▶ **PROMPT**
In the text below about the IAPS pastel awards, rewrite the paragraph that begins "This year’s IAPS Prix de Pastel" as a short bulleted list of its main facts.

--- START TEXT EXCERPT ---

This year’s IAPS Prix de Pastel (the highest award) winner was Christine Swann. And just by the way, Christine won the Gold Award at the 22nd Juried Exhibition at the 2013 IAPS Convention. And if that wasn’t enough, she also won the Maggie Price award at the 24th Juried IAPS Exhibition. (I wrote about the pastel last year. You can read about it here.)

Rather than show you Christine’s winning piece (I’ll put a link to the IAPS website when they have the show available online and you’ll be able to see it there), I thought it would be interesting to view two pieces I hadn’t seen before. Christine’s work is all about the story they tell beyond the surface content.

IAPS Interviews: Christine Swann, "Half-Cocked," pastel, 40 x 30 in

Christine Swann, “Half-Cocked,” pastel, 40 x 30 in. “This painting is more than a woman holding a rooster while on the phone. Even though that image is intriguing, the painting is really a tribute to my very busy friend who decided to raise exotic chickens from eggs in her basement. Her daughters loved animals and she wanted to give them the experience of seeing an egg hatch. Now, her neighbors thought she was a bit crazy, since she lived in a non- farming, suburban neighborhood. But she did it anyway. To me, this image represents a strong woman bold enough to go against the “norms” of society and do something outside the ordinary for her kids.”

--- END TEXT EXCERPT ---
--- START MATERIAL SUPPLIED ---

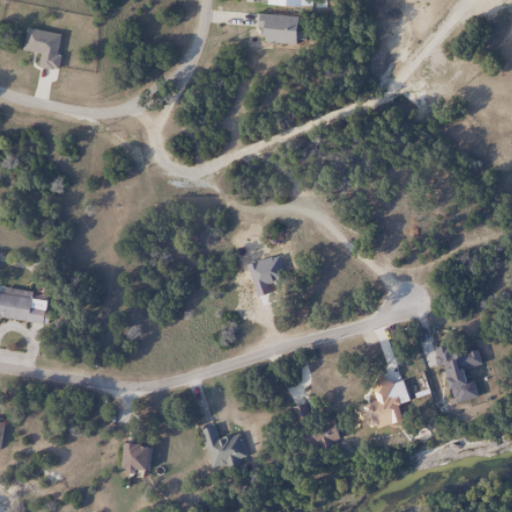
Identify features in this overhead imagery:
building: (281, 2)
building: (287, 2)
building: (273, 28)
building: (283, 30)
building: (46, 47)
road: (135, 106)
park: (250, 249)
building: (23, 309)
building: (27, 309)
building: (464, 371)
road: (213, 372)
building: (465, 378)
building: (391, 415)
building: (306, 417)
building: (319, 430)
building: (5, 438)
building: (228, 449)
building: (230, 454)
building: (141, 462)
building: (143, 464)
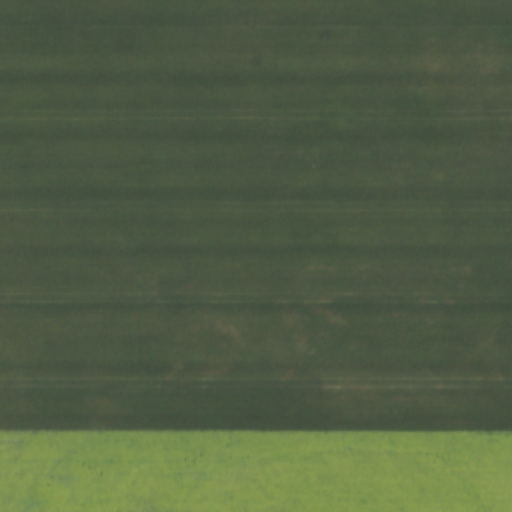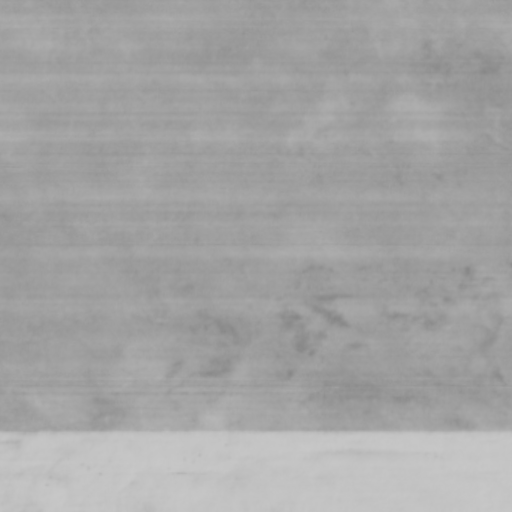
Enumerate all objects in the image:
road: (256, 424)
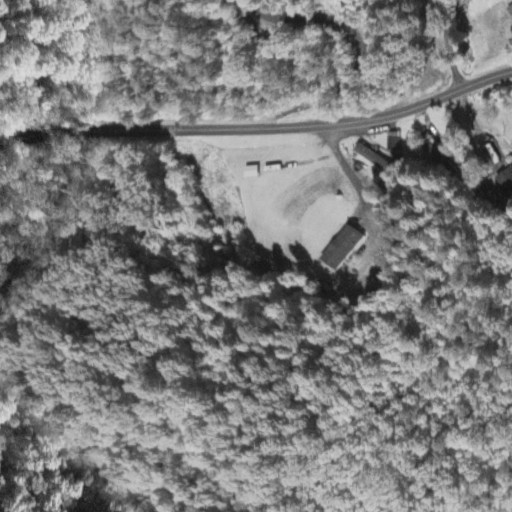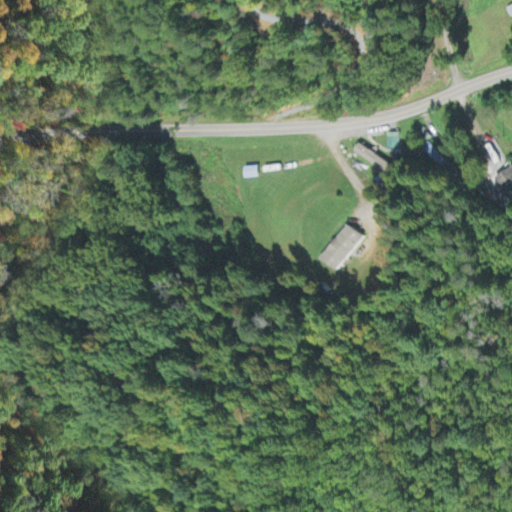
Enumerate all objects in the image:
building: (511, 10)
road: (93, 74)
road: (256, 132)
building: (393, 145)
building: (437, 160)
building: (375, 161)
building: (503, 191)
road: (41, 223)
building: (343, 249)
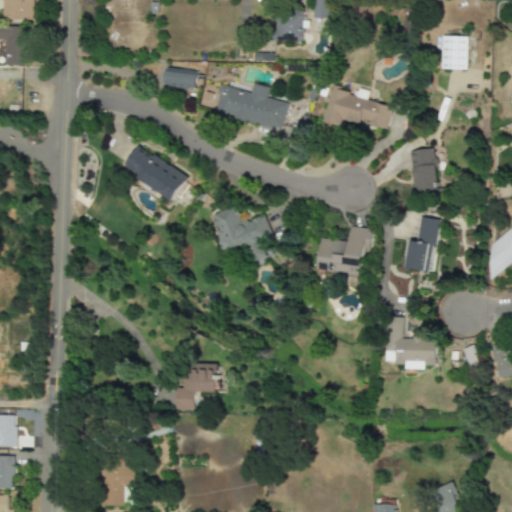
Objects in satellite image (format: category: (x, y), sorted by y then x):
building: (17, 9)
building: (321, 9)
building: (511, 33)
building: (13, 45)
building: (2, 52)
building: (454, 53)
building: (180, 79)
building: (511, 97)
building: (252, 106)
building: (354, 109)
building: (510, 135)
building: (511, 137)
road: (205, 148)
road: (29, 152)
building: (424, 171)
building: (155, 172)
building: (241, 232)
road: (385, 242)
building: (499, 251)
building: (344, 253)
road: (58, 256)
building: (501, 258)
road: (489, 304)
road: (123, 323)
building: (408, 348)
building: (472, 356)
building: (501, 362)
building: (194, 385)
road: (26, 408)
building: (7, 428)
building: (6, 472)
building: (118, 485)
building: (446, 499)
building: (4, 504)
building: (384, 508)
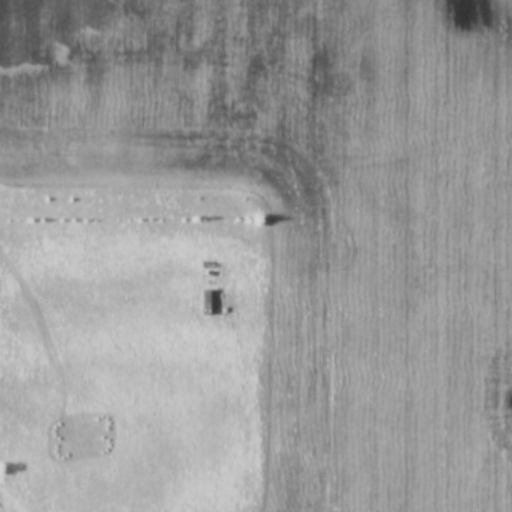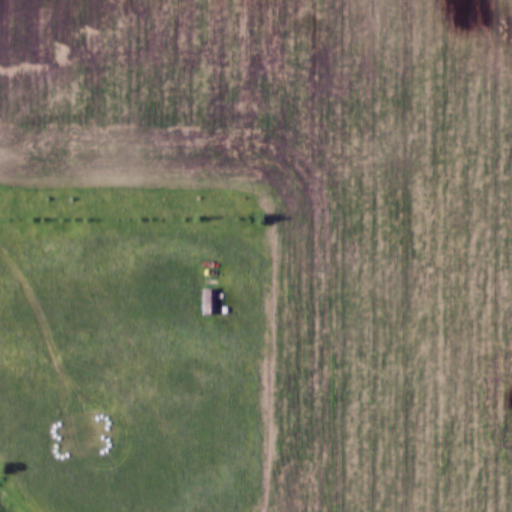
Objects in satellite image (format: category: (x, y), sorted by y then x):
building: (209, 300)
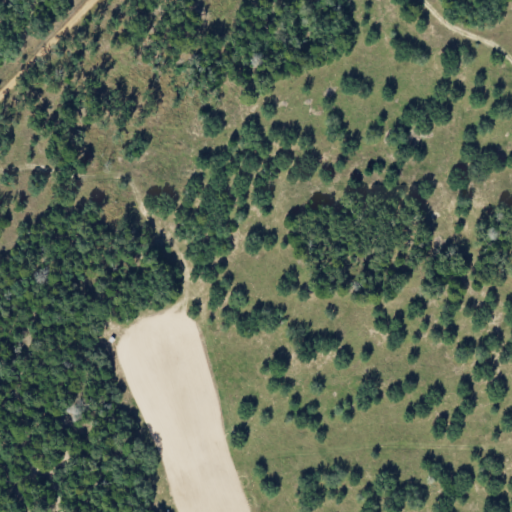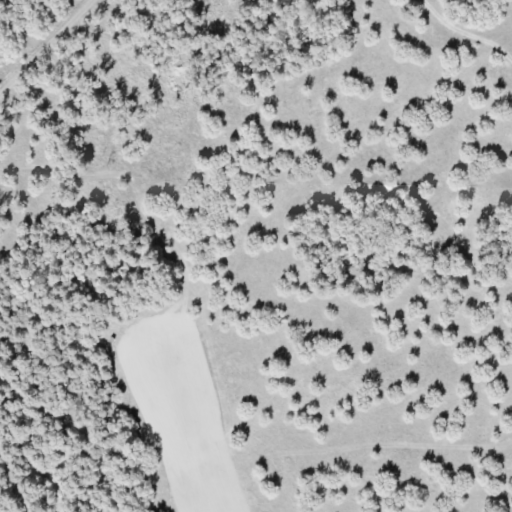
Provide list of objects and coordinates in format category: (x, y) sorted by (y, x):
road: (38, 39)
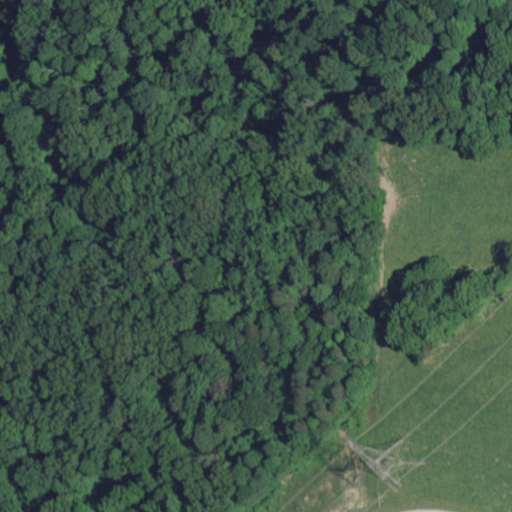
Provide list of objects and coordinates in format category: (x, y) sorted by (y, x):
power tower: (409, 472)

--- END MATERIAL SUPPLIED ---
--- START MATERIAL SUPPLIED ---

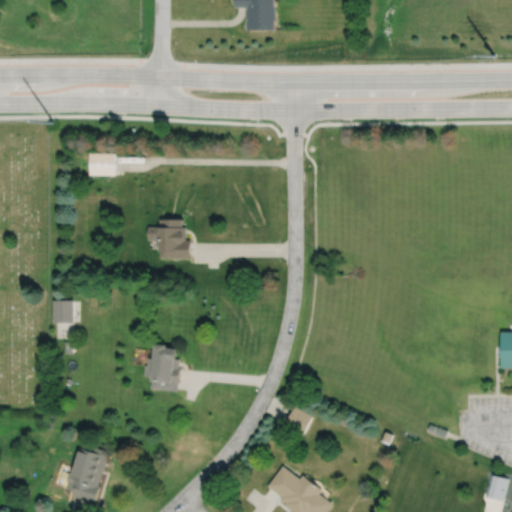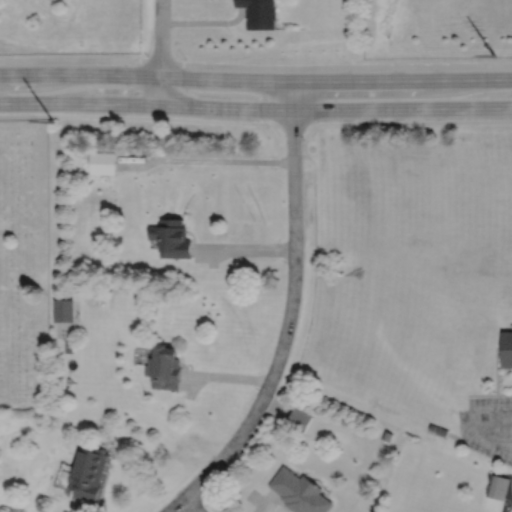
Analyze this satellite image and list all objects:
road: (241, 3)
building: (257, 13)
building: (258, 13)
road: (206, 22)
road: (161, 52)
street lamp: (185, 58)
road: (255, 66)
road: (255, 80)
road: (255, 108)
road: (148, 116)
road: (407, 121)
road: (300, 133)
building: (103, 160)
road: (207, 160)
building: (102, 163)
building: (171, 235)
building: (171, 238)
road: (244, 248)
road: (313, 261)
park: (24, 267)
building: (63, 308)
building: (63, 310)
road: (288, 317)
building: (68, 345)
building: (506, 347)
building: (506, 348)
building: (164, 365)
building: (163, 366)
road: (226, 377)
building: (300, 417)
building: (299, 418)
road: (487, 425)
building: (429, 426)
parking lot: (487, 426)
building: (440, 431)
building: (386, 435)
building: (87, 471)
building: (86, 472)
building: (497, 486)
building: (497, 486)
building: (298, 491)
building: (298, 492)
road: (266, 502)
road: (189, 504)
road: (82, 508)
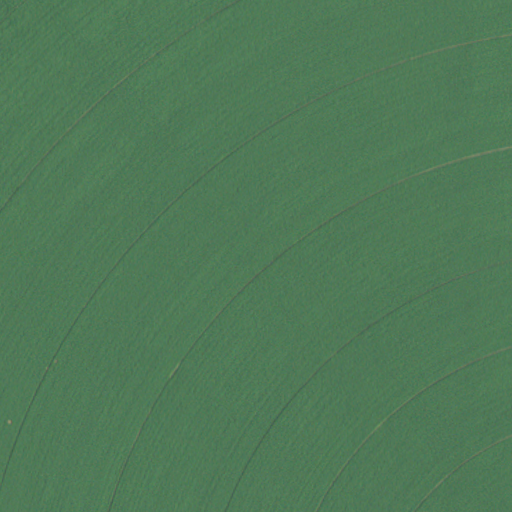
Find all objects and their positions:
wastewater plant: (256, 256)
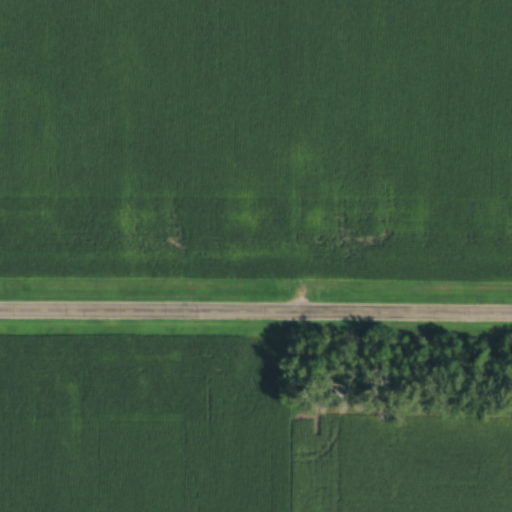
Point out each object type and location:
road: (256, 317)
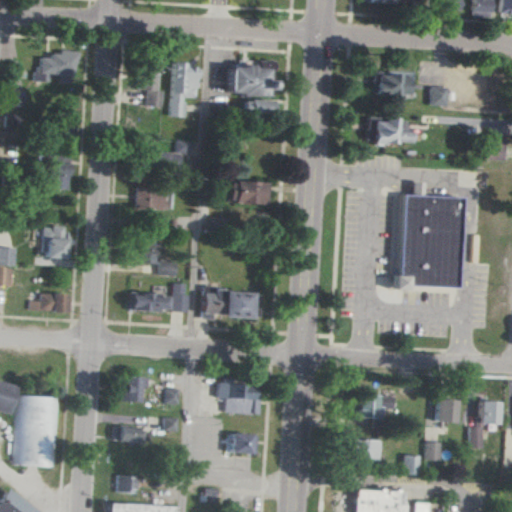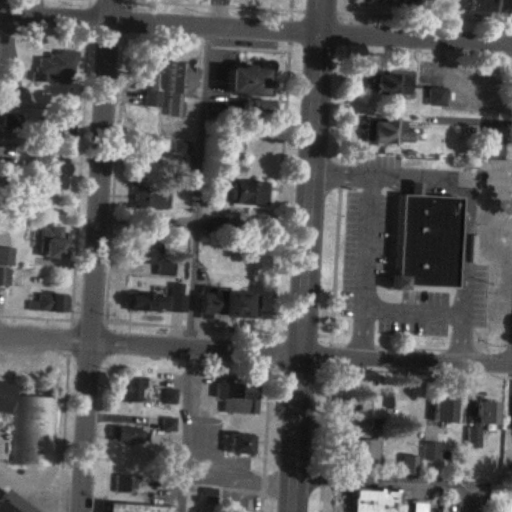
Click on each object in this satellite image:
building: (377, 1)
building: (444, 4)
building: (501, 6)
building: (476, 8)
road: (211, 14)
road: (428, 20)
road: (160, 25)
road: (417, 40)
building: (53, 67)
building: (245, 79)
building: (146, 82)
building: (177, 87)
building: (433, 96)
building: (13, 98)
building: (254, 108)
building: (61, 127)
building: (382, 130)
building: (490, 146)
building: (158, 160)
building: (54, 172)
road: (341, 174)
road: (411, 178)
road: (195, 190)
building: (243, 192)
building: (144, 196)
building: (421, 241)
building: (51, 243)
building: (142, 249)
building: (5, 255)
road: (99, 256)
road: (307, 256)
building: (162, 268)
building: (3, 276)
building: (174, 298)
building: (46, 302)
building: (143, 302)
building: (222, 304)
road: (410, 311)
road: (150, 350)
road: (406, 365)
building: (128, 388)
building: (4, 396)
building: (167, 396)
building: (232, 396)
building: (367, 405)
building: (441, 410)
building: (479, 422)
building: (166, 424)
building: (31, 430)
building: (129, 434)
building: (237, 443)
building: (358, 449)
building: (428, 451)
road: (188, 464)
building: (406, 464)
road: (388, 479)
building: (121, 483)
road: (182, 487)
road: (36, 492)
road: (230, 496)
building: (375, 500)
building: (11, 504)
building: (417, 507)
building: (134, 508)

--- END MATERIAL SUPPLIED ---
--- START MATERIAL SUPPLIED ---

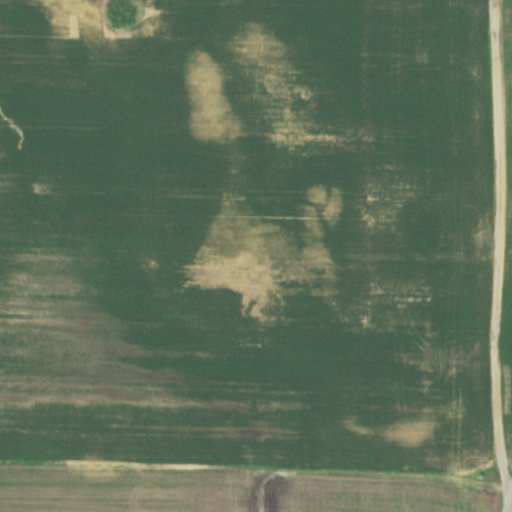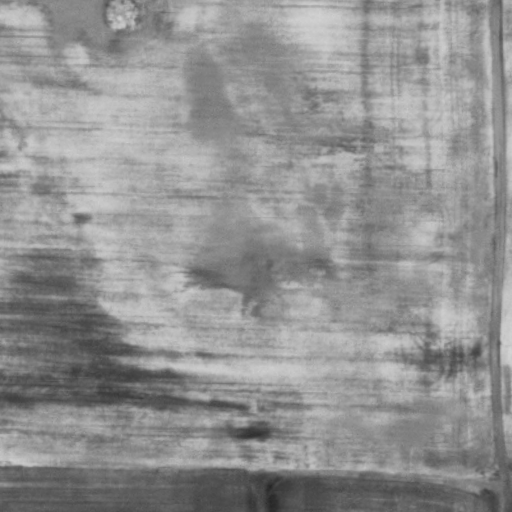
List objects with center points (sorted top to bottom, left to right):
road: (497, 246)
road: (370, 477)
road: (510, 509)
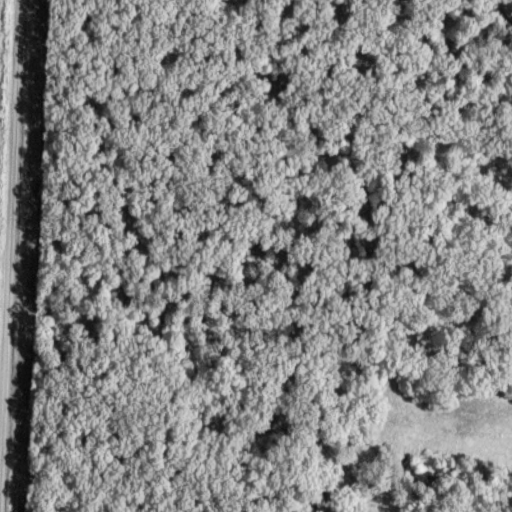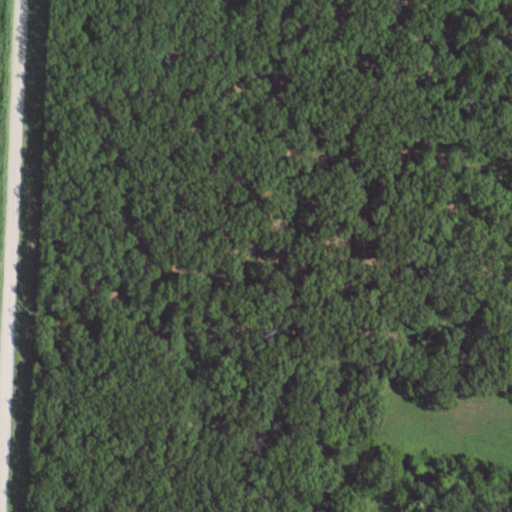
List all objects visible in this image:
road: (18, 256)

--- END MATERIAL SUPPLIED ---

▶ **WRITTEN ANSWER**
- Christine Swann won this year's IAPS Prix de Pastel, the highest award.
- She won the Gold Award at the 22nd Juried Exhibition at the 2013 IAPS Convention.
- She also won the Maggie Price award at the 24th Juried IAPS Exhibition.
- The writer wrote about the pastel last year.